Spreading the Struggle 

Our exchange of experiences and ideas gave rise to a pledge on our part to work harder in the U.S. to denounce these attacks on workers in Haiti and to step up circulation of a petition in their support. We delivered some petitions containing hundreds of signatures for the workers, who received them with great appreciation and will show them to other unions. They will also gather signatures on a petition of their own supporting U.S workers’ struggles.

We stated, however, that we have no “magic bullet” to help them win their demands. The capitalist system is a deadly treadmill of attacks against workers worldwide. Like any reform struggle, even if they succeed, the bosses can take those wins away the next day, or make new attacks. Without an outlook that involves the destruction of capitalism and the fight for communism, we will  always be fighting the next assault against our class since that’s what the system produces in its thirst for profit from our labor. 

During the meeting we discussed the ten PLP principles stated in “Our Fight”” from the Kreyòl issue of CHALLENGE.  In response, women workers were especially passionate in their hatred of the system. One told us she lives in a single room with four grown children since being fired.
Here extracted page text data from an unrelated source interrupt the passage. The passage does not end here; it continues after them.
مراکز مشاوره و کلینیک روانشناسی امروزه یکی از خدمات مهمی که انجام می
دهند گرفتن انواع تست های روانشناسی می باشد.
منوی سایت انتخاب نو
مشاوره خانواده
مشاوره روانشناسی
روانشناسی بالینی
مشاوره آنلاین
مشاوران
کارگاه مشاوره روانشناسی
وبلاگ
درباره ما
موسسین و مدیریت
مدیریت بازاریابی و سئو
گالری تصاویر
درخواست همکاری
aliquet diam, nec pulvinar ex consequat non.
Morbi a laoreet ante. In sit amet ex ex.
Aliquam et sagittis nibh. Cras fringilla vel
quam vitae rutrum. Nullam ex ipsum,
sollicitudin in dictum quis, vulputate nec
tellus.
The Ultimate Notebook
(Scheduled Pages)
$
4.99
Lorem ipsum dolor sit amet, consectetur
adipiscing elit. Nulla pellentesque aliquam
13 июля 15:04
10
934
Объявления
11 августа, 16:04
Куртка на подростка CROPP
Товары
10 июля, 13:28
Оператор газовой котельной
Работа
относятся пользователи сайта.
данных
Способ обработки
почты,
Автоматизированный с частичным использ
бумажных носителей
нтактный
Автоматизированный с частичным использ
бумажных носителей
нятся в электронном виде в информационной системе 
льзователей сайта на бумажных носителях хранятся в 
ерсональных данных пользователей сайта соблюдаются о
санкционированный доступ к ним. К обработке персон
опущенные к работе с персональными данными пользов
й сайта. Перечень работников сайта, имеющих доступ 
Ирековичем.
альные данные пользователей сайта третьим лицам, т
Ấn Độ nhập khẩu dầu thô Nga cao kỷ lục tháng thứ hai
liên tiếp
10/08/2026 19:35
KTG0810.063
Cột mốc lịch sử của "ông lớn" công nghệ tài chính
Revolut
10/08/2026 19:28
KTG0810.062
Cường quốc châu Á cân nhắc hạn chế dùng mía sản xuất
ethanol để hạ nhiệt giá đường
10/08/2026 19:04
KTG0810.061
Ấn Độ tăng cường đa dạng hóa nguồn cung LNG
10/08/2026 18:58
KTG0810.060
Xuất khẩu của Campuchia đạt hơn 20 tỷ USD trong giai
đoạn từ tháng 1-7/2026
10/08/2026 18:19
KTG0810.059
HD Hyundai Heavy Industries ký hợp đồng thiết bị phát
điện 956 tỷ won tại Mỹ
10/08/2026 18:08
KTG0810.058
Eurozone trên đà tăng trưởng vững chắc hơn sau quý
She asked how workers could win an armed revolution when the state has all the weapons. One answer stressed that our strength is in our numbers, if we get organized.  

Some liked “Our Fight” but asked how these ideas could help win their long struggle for their jobs. We stressed that each battle, win or lose, can “win” if we come out of it stronger in numbers and with more comrades committed to revolution. One comrade found it very painful to have to tell such hard-hit workers that only revolution and expanding the Party can win. But that is the challenge we all face.

Their determination is a good example of a working-class fighting spirit. No matter how destitute, hungry and oppressed the workers might be, they are fighting back and refusing to submit to the nightmare of misery and neglect that their masters have created for them in Haiti. They have our support and admiration as communists. In the course of their struggle, they can understand that capitalism, just like a leech sucking up our blood, must be destroyed so that we can live and prosper under a system of justice and equality: communism.